According to sources, the leaders reached this historic agreement after four years of intense debate, a system that will be based on two pillars and that will address the fiscal challenges posed by the digitization and globalization of the economy.
The mechanism, to be adopted by 2030, follows the path already outlined by the Organization for Economic Cooperation and Development (OECD) of a system based on two pillars.
System based on two pillars
The first establishes that the volume of the residual profit of the companies (the one that remains after the country where the headquarters is located has kept the tax corresponding to 10% of the profitability) will be distributed among the countries where the companies operate, and the second establishes a minimum corporate rate of 15% for companies that have a turnover of at least 750 million euros, as stated by EFE .
On October 8, the OECD reported that 136 countries and jurisdictions, which cover more than 90% of world GDP out of the 140 that participate in the negotiations, agreed that for the first pillar the figure is 25% of that residual profit , after until now it was being discussed between a range between 20 and 30%.
This refers to large companies with a worldwide turnover of more than 20,000 million euros and a profitability of more than 10%, and the distribution of profits would be made between countries where each company has revenues of more than one million euros (250,000 euros in small state).
Sources noted that the agreement ensures fair, modern and efficient tax rules, which are also essential to encourage investment and growth.
They said that the first pillar agreement includes a commitment to eliminate taxes on existing digital services and other similar unilateral measures, as well as to refrain from introducing new taxes of the same type in the future, once the new rules are in effect.
Pact with the United States
In this sense, Italy, Austria, France, the United Kingdom and Spain have agreed to a pact with the United States on the transition of taxes on existing digital services to the new international standards.
The United States, for its part, has committed to ending the trade sanctions adopted by the United States Trade Representative (USTR) against these countries.

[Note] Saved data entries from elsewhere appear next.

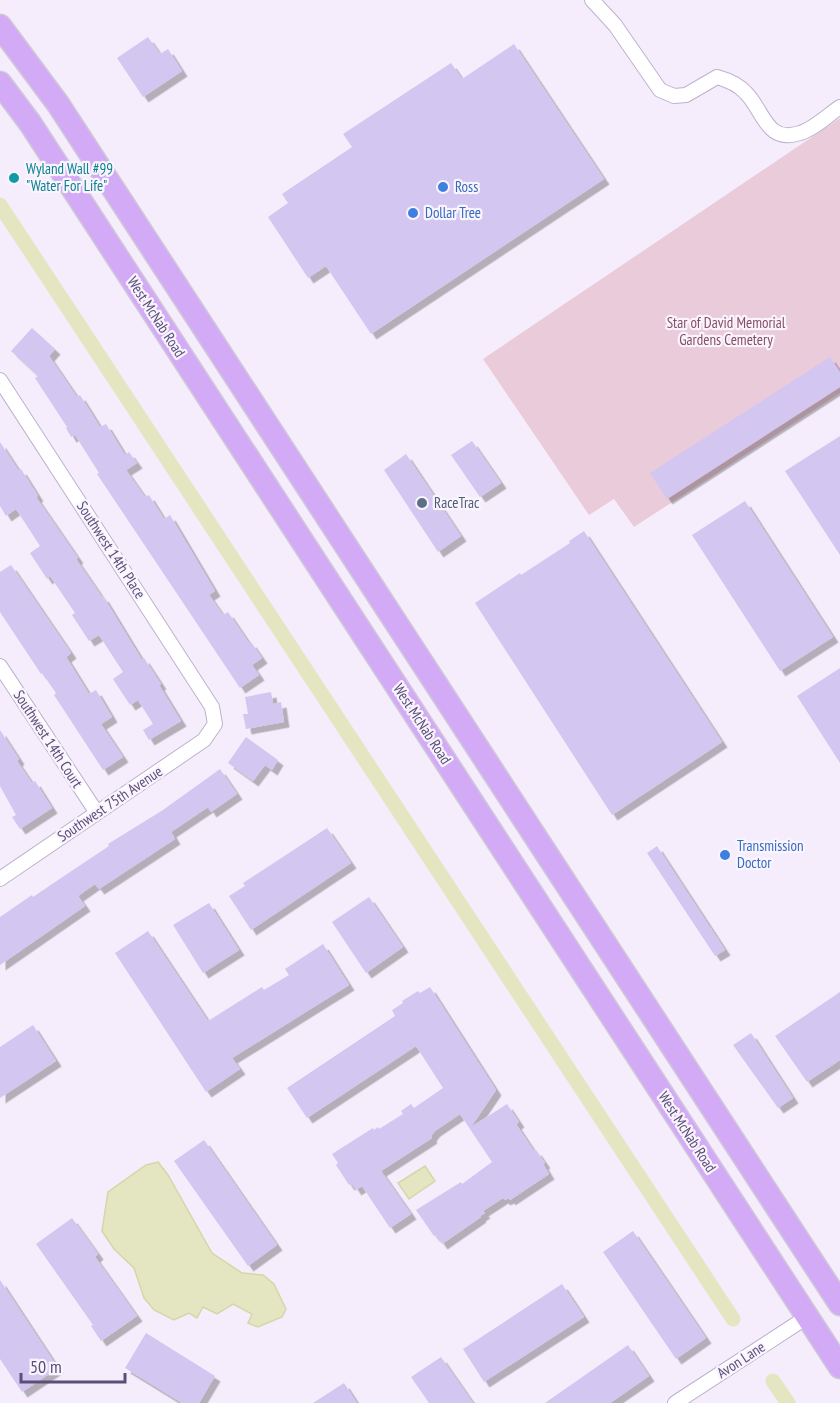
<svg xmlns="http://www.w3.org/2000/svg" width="840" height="1403" viewBox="0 0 840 1403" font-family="'PT Sans Narrow',sans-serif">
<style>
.green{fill:#eacbda}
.water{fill:#e3e6c1;stroke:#d4d7a8;stroke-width:1.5}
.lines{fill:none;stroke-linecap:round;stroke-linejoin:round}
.canal{stroke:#e3e6c1;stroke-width:15}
.building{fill:#d3c6f0;filter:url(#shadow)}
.minor-casing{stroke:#bcb2ce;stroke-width:16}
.primary-casing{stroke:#cecad6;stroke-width:25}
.minor{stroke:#fff;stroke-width:14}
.primary{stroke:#d3aaf6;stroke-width:22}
.culture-dot{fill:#0f9aa8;stroke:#f9f4fe;stroke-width:2}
.shop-dot{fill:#3f7fe0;stroke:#f9f4fe;stroke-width:2}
.service-dot{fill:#5c6f8a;stroke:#f9f4fe;stroke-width:2}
.labels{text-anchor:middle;stroke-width:4.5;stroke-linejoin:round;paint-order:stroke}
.culture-label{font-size:15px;fill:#0d838f;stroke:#f9f4fe;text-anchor:start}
.shop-label{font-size:15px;fill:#366cbe;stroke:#f9f4fe;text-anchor:start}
.street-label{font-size:15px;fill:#5a5077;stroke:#f9f4fe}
.park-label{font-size:15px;fill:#884e64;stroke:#f9f4fe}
.service-label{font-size:15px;fill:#4e5e75;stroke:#f9f4fe;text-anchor:start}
</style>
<defs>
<filter id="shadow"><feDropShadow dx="5.5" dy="5.5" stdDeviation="0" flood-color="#0004"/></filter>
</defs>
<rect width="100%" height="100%" fill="#f5edfc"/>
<path class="green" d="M840 118V393L634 527 614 499 589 515 483 359Z"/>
<path class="water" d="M158 1162 168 1175 212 1253 242 1273 263 1275 274 1284 286 1309 282 1317 258 1327 248 1323 252 1314 233 1304 217 1314 203 1307 197 1318 189 1313 174 1320 154 1310 144 1298 134 1268 114 1249 102 1231 108 1192 146 1165Z
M425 1166 435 1181 409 1199 398 1183Z"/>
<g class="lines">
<path class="canal" d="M0 205 733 1319
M773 1381 788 1403"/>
</g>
<path class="building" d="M148 37 160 54 168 49 182 71 143 97 117 58Z
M514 44 604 179 371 334 326 266 308 278 268 217 288 203 282 194 352 147 343 134 451 63 462 79Z
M32 328 55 349 49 356 77 397 80 395 100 427 106 424 125 455 129 452 137 463 126 470 145 497 149 495 164 519 170 515 215 591 209 595 223 615 228 612 249 643 251 642 262 658 252 665 259 675 240 688 97 474 99 473 75 435 71 437 66 428 67 427 35 378 38 376 11 351Z
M830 357 840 372V387L667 499 650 473Z
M840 436V555L785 471Z
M472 441 501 483 480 497 451 455Z
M0 442 19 471 21 469 38 496 36 497 78 558 76 559 102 597 103 596 142 660 144 658 161 684 159 685 181 721 149 740 143 730 153 724 138 700 130 705 113 679 123 672 99 635 89 641 72 615 75 613 50 576 47 579 30 553 40 546 16 509 6 516 0 506Z
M406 454 461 536 438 552 384 470Z
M745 501 833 637 780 671 692 535Z
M584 531 722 742 612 815 475 603 520 573 521 575 570 543 569 541Z
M11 565 71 653 66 657 89 694 96 690 112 717 101 724 123 757 103 770 54 695 56 693 42 673 41 674 0 612V572Z
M840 668V763L797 696Z
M271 692 273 704 281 702 284 722 246 729 243 714H248L245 697Z
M0 730 19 759 17 761 32 783 35 781 52 808 20 829 12 817 16 815 0 786Z
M246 737 278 760 272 770 265 765 253 781 228 763Z
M220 769 237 794 211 812 208 807 171 832 175 839 99 889 95 884 78 896 85 906 0 965V917L32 895 33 897 64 876 109 846 108 844 163 810Z
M327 828 351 863 251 930 229 896 245 886 243 883Z
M657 846 725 950 715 956 647 853Z
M369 897 403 947 366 973 332 922Z
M209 903 239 950 203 973 173 925Z
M148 931 208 1021 262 987 264 990 289 975 285 969 323 944 349 985 232 1058 240 1069 206 1092 115 953Z
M430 987 496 1090 471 1127 507 1104 519 1122 516 1124 534 1151 536 1150 545 1163 543 1164 549 1174 510 1200 509 1198 505 1200 503 1198 483 1211 485 1213 480 1216 481 1217 442 1244 436 1235 434 1236 416 1210 461 1182 462 1184 492 1162 460 1114 435 1131 431 1136 432 1138 381 1171 411 1214 390 1228 362 1186 356 1190 352 1184 349 1185 336 1165 338 1163 332 1154 373 1128 374 1130 378 1127 379 1129 403 1114 401 1111 411 1104 414 1108 443 1088 416 1046 307 1118 287 1088 395 1016 392 1010 403 1003 402 1001 418 991 420 993Z
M840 992V1060L807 1082 775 1036Z
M33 1025 56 1061 0 1098V1047Z
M751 1033 793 1098 778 1108 733 1045Z
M204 1140 277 1245 248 1266 174 1161Z
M72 1218 98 1254 95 1257 137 1316 101 1341 91 1326 93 1325 36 1244Z
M633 1231 706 1338 676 1359 603 1252Z
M0 1280 58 1368 22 1392 0 1359Z
M562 1284 584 1317 484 1382 463 1349Z
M146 1333 215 1376 199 1403H182L125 1368Z
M628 1345 649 1376 610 1403H545Z
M441 1357 473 1403H429L411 1377Z
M344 1383 357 1403H313Z"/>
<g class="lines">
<g class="minor-casing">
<path id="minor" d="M592 0 615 25 660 90 674 96 686 95 717 77C728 80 738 84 746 93 764 111 766 144 800 133 814 129 828 115 840 107
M0 380 212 707 215 724 204 740 0 879
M0 666 97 813
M675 1403 807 1317"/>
</g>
<g class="primary-casing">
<path id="primary" d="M0 26 58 104 840 1304
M0 83 30 123 840 1367"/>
</g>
<use href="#minor" class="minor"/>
<use href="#primary" class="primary"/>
</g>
<circle class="culture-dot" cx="14" cy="178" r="6"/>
<g class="shop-dot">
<circle cx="443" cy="187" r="6"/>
<circle cx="413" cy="213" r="6"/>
<circle cx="725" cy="855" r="6"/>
</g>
<circle class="service-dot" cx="422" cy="503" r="6"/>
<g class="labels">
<g class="culture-label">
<text x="26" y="174">Wyland Wall #99<tspan x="26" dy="17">"Water For Life"</tspan></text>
</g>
<g class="shop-label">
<text x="455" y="192">Ross</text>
<text x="425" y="218">Dollar Tree</text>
<text x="737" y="851">Transmission<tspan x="737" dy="17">Doctor</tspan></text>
</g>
<g class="street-label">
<text transform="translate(156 317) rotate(57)" y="5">West McNab Road</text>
<text transform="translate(111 550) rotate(57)" y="5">Southwest 14th Place</text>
<text transform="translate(422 724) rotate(57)" y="5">West McNab Road</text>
<text transform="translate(48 739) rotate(57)" y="5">Southwest 14th Court</text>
<text transform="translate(110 804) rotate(-34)" y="5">Southwest 75th Avenue</text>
<text transform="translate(687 1132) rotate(57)" y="5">West McNab Road</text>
<text transform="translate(741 1360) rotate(-33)" y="5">Avon Lane</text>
</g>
<g class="park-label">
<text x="726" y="328">Star of David Memorial<tspan x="726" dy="17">Gardens Cemetery</tspan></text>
</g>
<g class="service-label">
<text x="434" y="508">RaceTrac</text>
</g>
</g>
<path d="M21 1373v9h104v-9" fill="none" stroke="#5a5077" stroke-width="3"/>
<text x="30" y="1373" font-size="18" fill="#5a5077" stroke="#f9f4fe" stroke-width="4.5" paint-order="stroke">50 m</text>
</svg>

In the first session, the leaders also discussed the approval of the new issuance of special drawing rights by the IMF and the innovative mechanism for its reallocation.
The summit began this Saturday with a session dedicated to the global economy and health, and will conclude tomorrow with a press conference by Italian Prime Minister Mario Draghi, which will summarize the agreements reached on issues such as taxation, pandemic, economic recovery and climate change. .
The summit is attended by the President of the United States, Joe Biden; that of France, Emmanuel Macron; that of Argentina, Alberto Fernández, and that of Brazil, Jair Bolsonaro, among other heads of state, as well as the President of the Spanish Government, Pedro Sánchez, as a permanent guest.